Jim Ring is an author and film-maker. His début, Erskine Childers, won the Marsh Prize for Biography. It was followed by How the English Made the Alps which was described as 'fascinating' by the Daily Telegraph and 'evocative and entertaining' by the Financial Times. His collective biography of Britain's leading Cold War submariners, We Come Unseen, won the Mountbatten Prize and was called 'a welcome acknowledgement of one of the Cold War's little-known aspects' by the Sunday Telegraph. Storming the Eagles' Nest, his latest book, is the first full account of the Alps as a pivotal theatre of the Second World War.
In a mountain resort in the Bavarian Alps, Hitler built his Alpine headquarters - his ‘Eagle’s Nest’. It was here that he conceived and directed the war, as the surrounding territory fell to Fascism. The Alps as much as Berlin were the heart of the Third Reich.
As Mussolini’s troops pitched battle with the French on the Franco-Italian alpine border, skiing resorts were turned into training centres for mountain warfare. Switzerland prepared to be invaded.
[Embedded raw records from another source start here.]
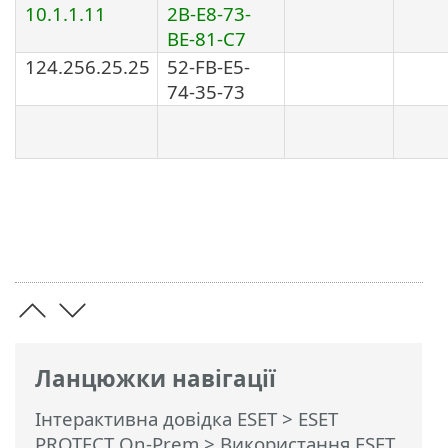
10.1.1.11
2B-E8-73-
BE-81-C7
124.256.25.25
52-FB-E5-
74-35-73
Ланцюжки навігації
Інтерактивна довідка ESET
>
ESET
PROTECT On-Prem
>
Використання ESET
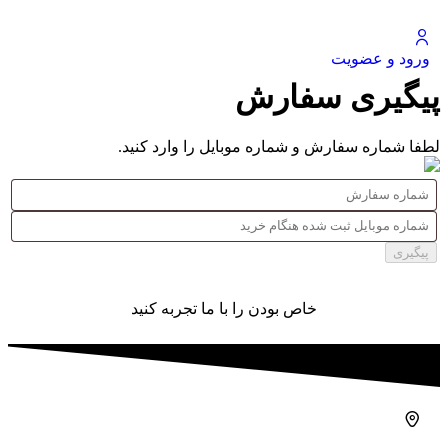
ورود و عضویت
پیگیری سفارش
لطفا شماره سفارش و شماره موبایل را وارد کنید.
پیگیری
خاص بودن را با ما تجربه کنید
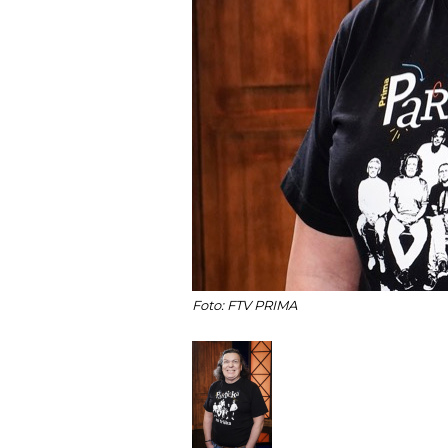
Foto: FTV PRIMA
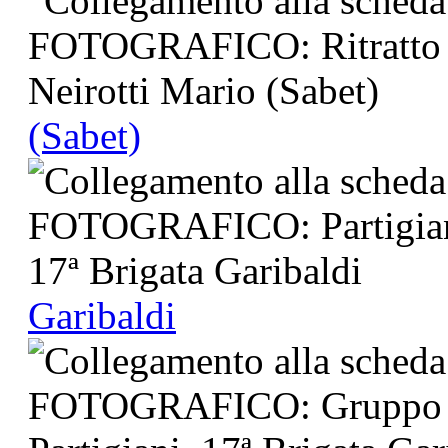
(Sabet)
Garibaldi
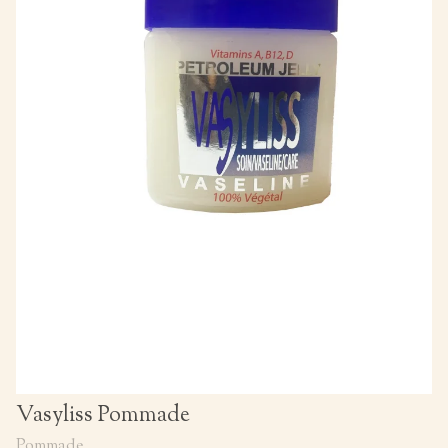
Vasyliss Pommade
Pommade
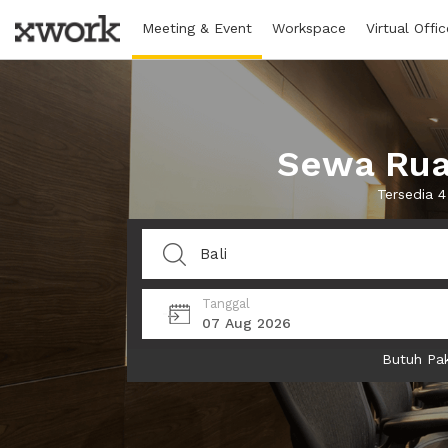
Meeting & Event
Workspace
Virtual Offic
Sewa Ruan
Tersedia 4
Tanggal
07 Aug 2026
Butuh Pak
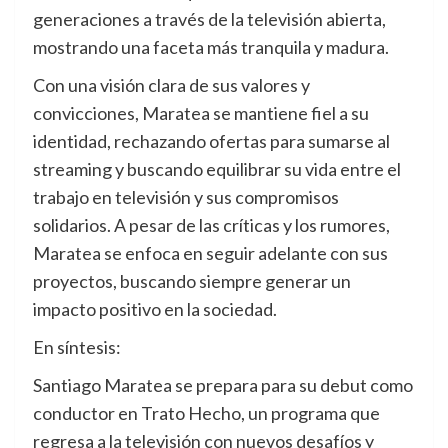
generaciones a través de la televisión abierta,
mostrando una faceta más tranquila y madura.
Con una visión clara de sus valores y
convicciones, Maratea se mantiene fiel a su
identidad, rechazando ofertas para sumarse al
streaming y buscando equilibrar su vida entre el
trabajo en televisión y sus compromisos
solidarios. A pesar de las críticas y los rumores,
Maratea se enfoca en seguir adelante con sus
proyectos, buscando siempre generar un
impacto positivo en la sociedad.
En síntesis:
Santiago Maratea se prepara para su debut como
conductor en Trato Hecho, un programa que
regresa a la televisión con nuevos desafíos y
Concentration camps were seeded in the alpine valleys, while guards turned away Jewish refugees at the country’s borders.
But the Alps were also cradles of resistance. They were home to US and British spies and double agents, to the French maquis and the Italian and Yugoslav partisans. There were tales of courage, heroism and self-sacrifice, of armed struggle and ordinary people doing extraordinary things.